The proposal put forth by the county was to lay off 111 workers–a number that includes 53 from the Sheriff-Coroner’s Office.
“There will be a severe impact to the jail, to our response to assist other agencies, to our response to the public. It’s going to be devastating. When I look at these numbers … I don’t understand the logic.”
Well he’s right, it is going to be devastating–for everyone in the county that relies on county services, of which the Sheriff’s Department and law enforcement are but one cog.
Is it excessive? Depends on your perspective, I would start by suggesting, a 36% reduction in the general fund budget is excessive.
While these numbers seem excessive, they also suggest perhaps that the bulk of the Sheriff’s Department’s money is tied up in personnel. The budget for the Sheriff-Coroner’s office is slated to be cut by $5.6 million. That represents a 19 percent cut or considerably less than the county’s 36 percent budget reduction needed to balance the books. In other words, as bad as it seems, the Sheriff’s Office is actually doing better than other departments and agencies in the county.
Some of these cuts might be mitigated if labor groups in the county agree to salary concessions and furloughs. Many have been participating in voluntary furloughs for nearly a year in an effort to avoid layoffs. The county could potentially save $5 million in salary costs.

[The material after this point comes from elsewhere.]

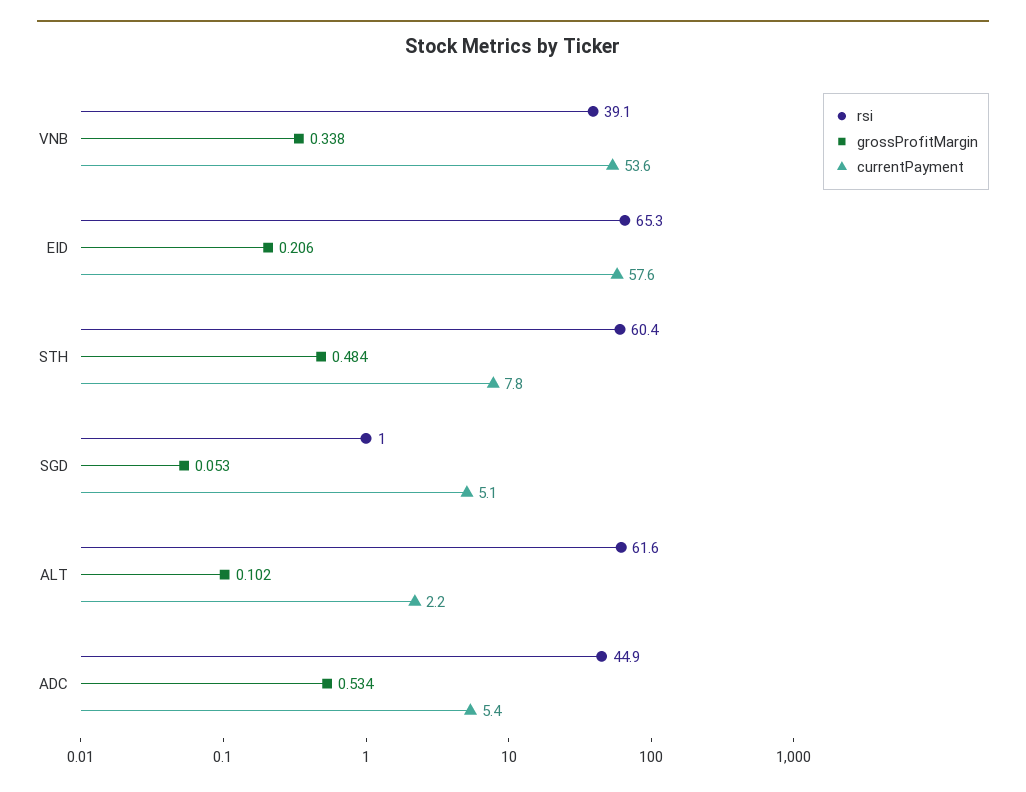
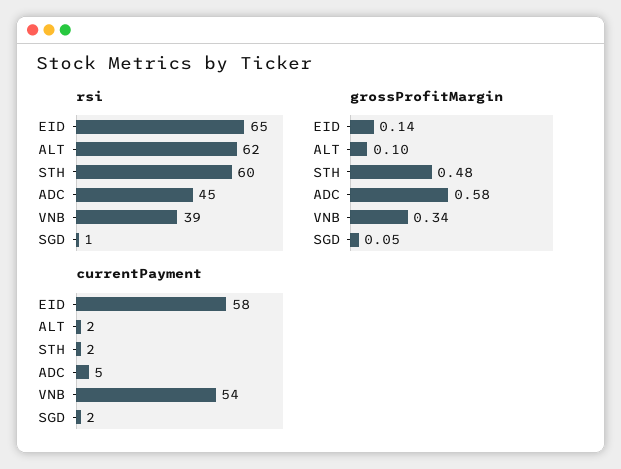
grossProfitMargin, EID: 0.206 -> 0.14
currentPayment, STH: 7.8 -> 2
currentPayment, SGD: 5.1 -> 2
grossProfitMargin, ADC: 0.534 -> 0.58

The Sheriff argued that the level of the cuts would mean huge operational changes. The department has roughly 90 sworn officers. These cuts would force the closure of the Leinberger Detention Center, which would release 140 inmates and force the county to rely exclusively on Monroe. That would eliminate about 20 to 25 correctional officers. He would also have to lay off 22 deputies, leaving just 14 for street patrols, slash the detective force, eliminate staffing for the drug task force, and make cuts in the gang task force.

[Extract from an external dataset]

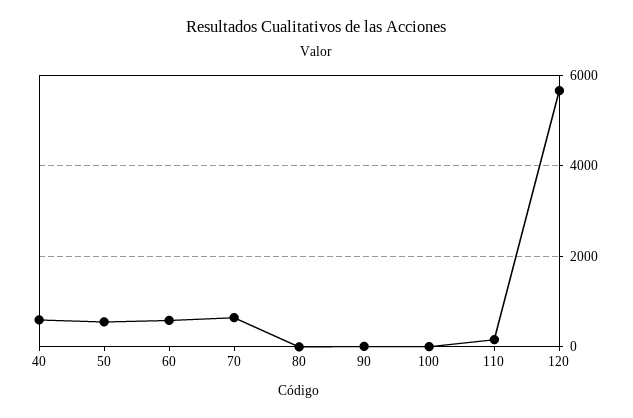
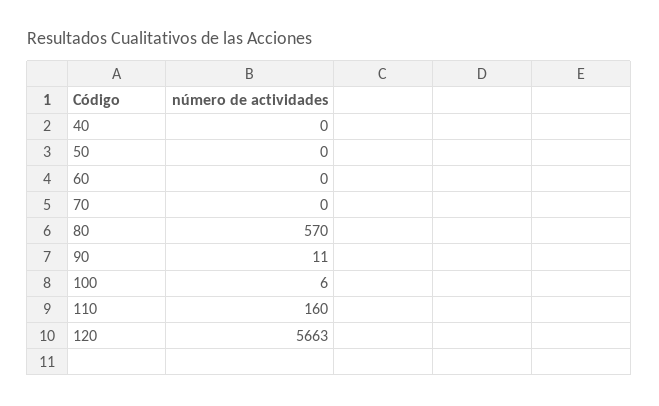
40: 600 -> 0
50: 600 -> 0
60: 600 -> 0
70: 600 -> 0
80: 0 -> 570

Yesterday the Board of Supervisor met and pulled back from this dire scenario. They created a subcommittee to explore how deeply to cut the Sheriff-Coroner’s Office Budget.

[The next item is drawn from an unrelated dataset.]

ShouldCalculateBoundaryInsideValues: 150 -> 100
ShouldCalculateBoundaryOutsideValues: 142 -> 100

Supervisors McGowan and Provenza will serve on the subcommittee. They will likely recommend a lesser amount of job cuts for the department which will mean that they will shift costs to other departments.
McGowan gave only limited reassurance suggesting that department cuts will be deeper than the sheriff would like.
“We’re not going to reduce your staff to the point that puts anybody in the perilous state you are describing.”
Sheriff Prieto told that Sacramento Bee that he was “he was discouraged by what he saw as some supervisors’ dismissive tone about the department’s duties.”
“They made it sound like the sheriff was walking around with a jail and a few deputies,” Prieto said, noting that his staff books more than 10,000 inmates yearly, handles thousands of civil papers, provides court security, a boat patrol, support for area police departments and more.
“I expected more today.”
The Vanguard will have more on this issue later. For now, we shall just suggest that while the Sheriff has a point, that the cuts do seem excessive, there is also the point that his budget is being cut by a lower percentage than the county is overall and given the state of the budget, vital services are going to have to be cut. Complicating matters is the fact that some of the services that the county provides are required by law and not discretionary.
These times unfortunately call for everyone to take huge hits with their budgets. While the Sheriff has laid out a dire scenario, it will be interesting to see if he can find less devastating ways to meet budget requirements.
Along these same lines, it is interesting to note that each of the departments were asked to provide cost cutting scenarios. The Sheriff’s department did submit a budget to the county that called for a $5.5 million reduction of their budget. On the other hand, the District Attorney’s Office was asked to reduce their budget by about $2 million and they submitted a budget that had no budget reductions. In fact, their budget called for an additional allocation of nearly $1 million. That would have left them in a $2.8 million hole. They submitted a budget with full-staffing but needed to cut about 15 and a half positions. This was back in March, but it just demonstrates the fundamental lack of understand that some have for the budget crisis the county faces.
It will be interesting to see where this subcommittee ends up going as they re-examine the Sheriff’s Department and the needed budget cuts to balance what is a 36% general fund deficit.